Concert promoter AEG Live's chief executive said Thursday that insurance will help cover any losses on the now-canceled Michael Jackson concert series if the pop star died accidentally — including of a drug overdose — but not if he died of natural causes.
Randy Phillips said the company took out $17.5 million in insurance coverage through Lloyd's of London.
That would fall short of the $25 million to $30 million Phillips said AEG Live spent on Jackson's advance, producing the 50-date series at The O2 arena, covering some of Jackson's debts, and paying his staff and rent on the Holmby Hills mansion where he lived.

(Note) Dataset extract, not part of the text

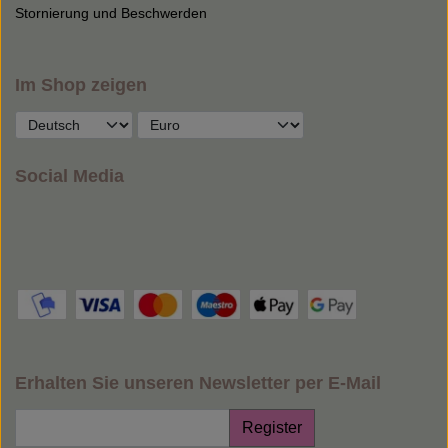
Stornierung und Beschwerden
Im Shop zeigen
Social Media
Erhalten Sie unseren Newsletter per E-Mail
Register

Phillips added, however, that 40 percent to 50 percent of concert ticket-buyers have so far decided to receive tickets as memorabilia in lieu of a full refund, a pace that is on track to help the company at least break even on its expenses.
The sold-out concerts had garnered some $85 million in ticket sales, but AEG has offered full refunds on the face value and surcharges.
PHOTOS: Stills from the video of Jackson's final performance.
Extra potential revenue from rehearsal concert footage and a video project Jackson was overseeing before his death on Thursday could also be a boon to AEG and Jackson's estate, he said.
"For the record, this great company I work for is not bankrupt and not going out of business and certainly not in trouble," Phillips said. "I'm heartbroken but the company's fine."
The singer died Thursday at age 50, leaving behind a battle for control of his estate that lawyers named in a will as executors estimated is worth more than $500 million. His mother, Katherine Jackson, is also seeking to become estate administrator.
Phillips said he saw no need to sue the estate to recover any of AEG's costs.
"Right now I think the estate and AEG are very much in line and not adversarial and I'd like to keep it that way," he said.